They're both toxic, but most room-temp cure epoxies are now made with no smell, so while the fumes still damage your brain they won't tick off the neighbors on both sides of you and smell up your house by leaking from your garage into the house. Also, when using polyester, the methyl ethyl ketone peroxide used as a catalyst is really really toxic—worse than the styrene monomer in the resin itself.

Most "gel-coats" are the barrier/outside coats for polyester-based systems, and are simply polyester resins with thickeners and coloring added. When epoxy-based resin systems are used, "surface coat" is what we call that initial layer of thickened resin used on the inside of the mold. Do NOT try to use polyester-based gel-coats if you plan to laminate with epoxy-resin, as many are not compatible. Get an epoxy-based "surface coat."

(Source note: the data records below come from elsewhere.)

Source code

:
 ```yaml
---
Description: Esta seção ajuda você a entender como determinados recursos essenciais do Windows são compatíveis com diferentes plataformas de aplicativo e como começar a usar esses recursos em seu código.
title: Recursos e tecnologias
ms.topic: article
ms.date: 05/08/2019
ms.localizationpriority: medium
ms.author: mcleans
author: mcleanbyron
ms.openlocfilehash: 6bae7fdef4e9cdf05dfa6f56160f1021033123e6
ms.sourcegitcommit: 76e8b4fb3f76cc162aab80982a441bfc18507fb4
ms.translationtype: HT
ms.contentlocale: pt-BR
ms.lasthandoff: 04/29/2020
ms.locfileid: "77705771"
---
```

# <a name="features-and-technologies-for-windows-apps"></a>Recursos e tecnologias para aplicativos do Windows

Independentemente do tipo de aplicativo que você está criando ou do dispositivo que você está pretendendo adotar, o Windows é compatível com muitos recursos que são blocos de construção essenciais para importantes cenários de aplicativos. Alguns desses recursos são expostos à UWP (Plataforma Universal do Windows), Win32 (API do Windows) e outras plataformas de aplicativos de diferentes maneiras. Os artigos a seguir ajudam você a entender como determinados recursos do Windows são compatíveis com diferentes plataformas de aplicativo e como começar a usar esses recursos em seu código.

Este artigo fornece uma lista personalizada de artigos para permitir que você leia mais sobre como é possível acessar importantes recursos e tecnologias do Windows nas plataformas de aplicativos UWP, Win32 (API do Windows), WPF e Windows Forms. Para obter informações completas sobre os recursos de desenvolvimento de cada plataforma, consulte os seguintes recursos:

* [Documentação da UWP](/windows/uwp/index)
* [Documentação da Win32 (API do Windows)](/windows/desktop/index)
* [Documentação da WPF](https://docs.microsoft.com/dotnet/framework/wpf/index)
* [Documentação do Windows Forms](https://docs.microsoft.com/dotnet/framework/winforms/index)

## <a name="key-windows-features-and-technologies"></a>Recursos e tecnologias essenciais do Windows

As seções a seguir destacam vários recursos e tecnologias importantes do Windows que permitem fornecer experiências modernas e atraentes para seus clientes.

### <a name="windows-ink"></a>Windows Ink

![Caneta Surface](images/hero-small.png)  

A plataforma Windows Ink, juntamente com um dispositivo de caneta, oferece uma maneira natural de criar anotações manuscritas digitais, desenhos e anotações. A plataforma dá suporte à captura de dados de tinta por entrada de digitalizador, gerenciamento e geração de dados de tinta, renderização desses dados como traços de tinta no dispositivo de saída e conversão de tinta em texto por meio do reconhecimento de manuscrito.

With polyester systems, a gel-coat is often used BOTH on the surface of the mold (a "tooling" gel-coat) AND on the surface of the part. When using epoxy, though, weight savings is often paramount, meaning that while a surface coat is used for the mold, the parts themselves do not have a thickened/heavy surface coat. This is why you can actually SEE the carbon fiber fabric often used with epoxy resin. Instead, a couple layers of clear, unthickened eopxy resin is brushed into the mold first. Some folks spray in some 2K urethane primer as a thin surface layer for the part. Or you can do what I do, mix a thin surface coat from scratch using West Systems 404 filler and graphite powder mixed with a batch of epoxy resin—thick for a mold surface coat, thinner for a part surface coat.

It's not a matter of using mold-release wax OR canauba wax. GOOD mold release waxes ARE carnauba-based. PVA is extra protection that some like to use in addition to the wax.
 
Thanks for that info. Helps me understand a bit more.

This is what I have bought as of yesterday, plus a 10metre roll of 450 chop and 10metre of 225 chop.

IMG_1827.JPG
 
Can't see the image, so I don't know if you went with epoxy vs. fiberglass resin.

I can say that chopped-strand mat is usually used as a reinforcement with polyester resins, as the binder used to hold the strands together is made to be dissolved by polyester resin's styrene monomer. When using epoxy, woven fabrics are usually used as reinforcement. That said, some chopped-strand mats work ok with some epoxies, and some companies offer special chopped-strand mats with a binder that dissolves in epoxy.